(Source data):
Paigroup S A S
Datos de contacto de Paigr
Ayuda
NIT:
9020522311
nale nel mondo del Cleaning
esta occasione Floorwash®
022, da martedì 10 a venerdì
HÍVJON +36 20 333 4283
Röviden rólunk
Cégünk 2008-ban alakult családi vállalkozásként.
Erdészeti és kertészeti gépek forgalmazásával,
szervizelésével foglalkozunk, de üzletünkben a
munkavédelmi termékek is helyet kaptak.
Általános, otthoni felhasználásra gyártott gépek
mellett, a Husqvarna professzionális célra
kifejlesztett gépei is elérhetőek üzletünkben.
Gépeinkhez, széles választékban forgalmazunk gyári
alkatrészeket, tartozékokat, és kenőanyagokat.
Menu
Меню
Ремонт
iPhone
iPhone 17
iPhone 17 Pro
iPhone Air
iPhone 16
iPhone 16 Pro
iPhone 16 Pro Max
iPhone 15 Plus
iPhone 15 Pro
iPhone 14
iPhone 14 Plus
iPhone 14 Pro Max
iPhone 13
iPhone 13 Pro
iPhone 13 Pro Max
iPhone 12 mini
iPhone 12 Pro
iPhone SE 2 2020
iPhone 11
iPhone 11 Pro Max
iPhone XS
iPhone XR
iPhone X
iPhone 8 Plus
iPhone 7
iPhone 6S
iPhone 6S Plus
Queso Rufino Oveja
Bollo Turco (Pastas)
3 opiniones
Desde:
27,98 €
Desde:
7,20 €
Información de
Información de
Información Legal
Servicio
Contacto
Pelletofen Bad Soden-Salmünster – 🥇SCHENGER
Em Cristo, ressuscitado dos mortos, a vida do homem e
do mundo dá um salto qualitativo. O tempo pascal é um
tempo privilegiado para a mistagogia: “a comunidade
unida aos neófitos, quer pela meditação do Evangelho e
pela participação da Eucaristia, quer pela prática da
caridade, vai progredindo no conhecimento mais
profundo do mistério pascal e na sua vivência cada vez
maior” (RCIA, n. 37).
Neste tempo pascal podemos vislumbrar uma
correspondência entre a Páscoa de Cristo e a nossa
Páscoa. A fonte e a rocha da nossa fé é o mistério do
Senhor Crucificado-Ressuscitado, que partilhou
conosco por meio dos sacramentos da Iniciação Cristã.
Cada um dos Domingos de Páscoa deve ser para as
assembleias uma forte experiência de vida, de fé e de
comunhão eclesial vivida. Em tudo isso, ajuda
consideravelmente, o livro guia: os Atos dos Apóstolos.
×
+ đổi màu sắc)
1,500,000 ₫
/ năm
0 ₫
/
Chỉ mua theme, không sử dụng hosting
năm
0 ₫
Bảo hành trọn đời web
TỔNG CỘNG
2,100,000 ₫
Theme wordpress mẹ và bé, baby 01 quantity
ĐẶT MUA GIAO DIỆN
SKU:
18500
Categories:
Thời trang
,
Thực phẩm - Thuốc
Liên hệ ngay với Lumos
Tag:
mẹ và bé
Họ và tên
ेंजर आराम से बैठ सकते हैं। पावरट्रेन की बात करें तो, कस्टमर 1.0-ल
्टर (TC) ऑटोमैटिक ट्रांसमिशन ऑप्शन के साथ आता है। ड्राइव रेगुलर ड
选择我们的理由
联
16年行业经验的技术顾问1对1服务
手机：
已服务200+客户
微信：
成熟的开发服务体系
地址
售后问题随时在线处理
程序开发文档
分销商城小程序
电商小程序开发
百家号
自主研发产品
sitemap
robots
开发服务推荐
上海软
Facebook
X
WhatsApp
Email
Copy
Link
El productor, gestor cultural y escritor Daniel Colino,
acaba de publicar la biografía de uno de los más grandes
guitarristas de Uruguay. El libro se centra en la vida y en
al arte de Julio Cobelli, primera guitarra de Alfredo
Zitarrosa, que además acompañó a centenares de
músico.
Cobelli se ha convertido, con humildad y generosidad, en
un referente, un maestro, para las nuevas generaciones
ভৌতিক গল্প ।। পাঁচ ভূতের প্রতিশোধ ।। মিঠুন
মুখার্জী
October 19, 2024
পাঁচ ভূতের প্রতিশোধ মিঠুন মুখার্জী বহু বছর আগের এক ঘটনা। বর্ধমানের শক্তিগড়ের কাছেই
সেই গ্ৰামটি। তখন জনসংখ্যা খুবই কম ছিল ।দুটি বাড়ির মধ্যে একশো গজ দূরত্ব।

(Requirement): Among the lines above, please find those with "para" and copy them.

(Answer space):
tempo privilegiado para a mistagogia: “a comunidade
Cada um dos Domingos de Páscoa deve ser para as
un referente, un maestro, para las nuevas generaciones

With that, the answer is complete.